Heating a House with a Carnot Heat Pump
A heat pump is to be used to heat a house during the winter, as shown in Fig. 6–52. The house is to be maintained at 21°C at all times. The house is estimated to be losing heat at a rate of 135,000 kJ/h when the outside temperature drops to –5°C. Determine the minimum power required to drive this heat pump.
A heat pump maintains a house at a constant temperature. The required minimum power input to the heat pump is to be determined.
Assumptions Steady operating conditions exist.

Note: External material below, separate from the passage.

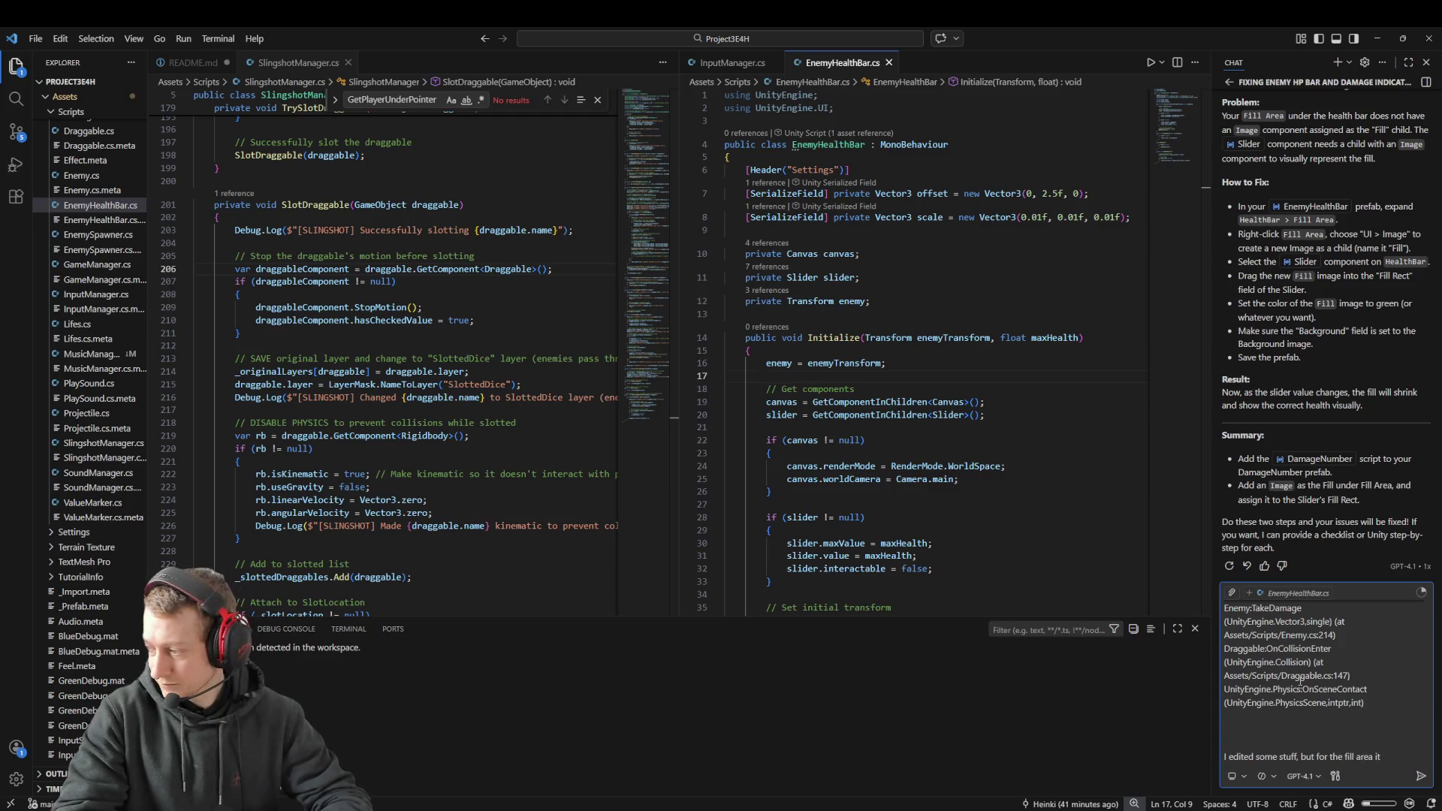
key(BackSpace)
key(BackSpace)
text(the)
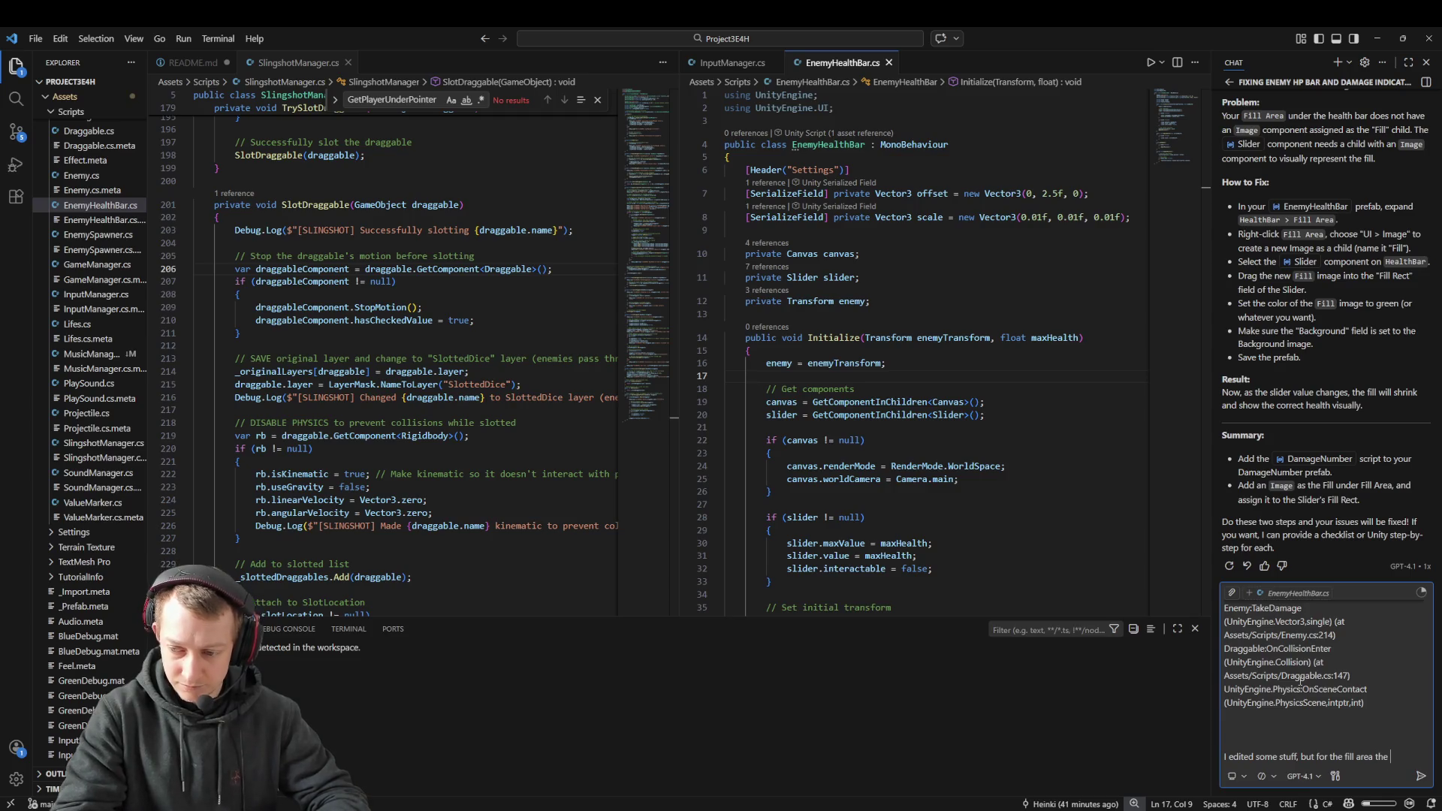
key(ctrl+a)
key(Right)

Analysis The heat pump must supply heat to the house at a rate of \dot{Q}_{H}=135,000 \mathrm{~kJ} / \mathrm{h}= 37.5 \mathrm{~kW}. The power requirements are minimum when a reversible heat pump is used to do the job. The COP of a reversible heat pump operating between the house and the outside air is
\mathrm{COP}_{\mathrm{HP}, \mathrm{rev}}=\frac{1}{1-T_{L} / T_{H}}=\frac{1}{1-(-5+273 \mathrm{~K}) /(21+273 \mathrm{~K})}=11.3
Then, the required power input to this reversible heat pump becomes
\dot{W}_{\text {net,in }}=\frac{\dot{Q}_{H}}{\mathrm{COP}_{\mathrm{HP}}}=\frac{37.5 \mathrm{~kW}}{11.3}=3.32 \mathrm{~kW}
Discussion This reversible heat pump can meet the heating requirements of this house by consuming electric power at a rate of 3.32 \mathrm{~kW} only. If this house were to be heated by electric resistance heaters instead, the power consumption would jump up 11.3 times to 37.5 \mathrm{~kW}. This is because in resistance heaters the electric energy is converted to heat at a one-to-one ratio. With a heat pump, however, energy is absorbed from the outside and carried to the inside using a refrigeration cycle that consumes only 3.32 kW. Notice that the heat pump does not create energy. It merely transports it from one medium (the cold outdoors) to another (the warm indoors).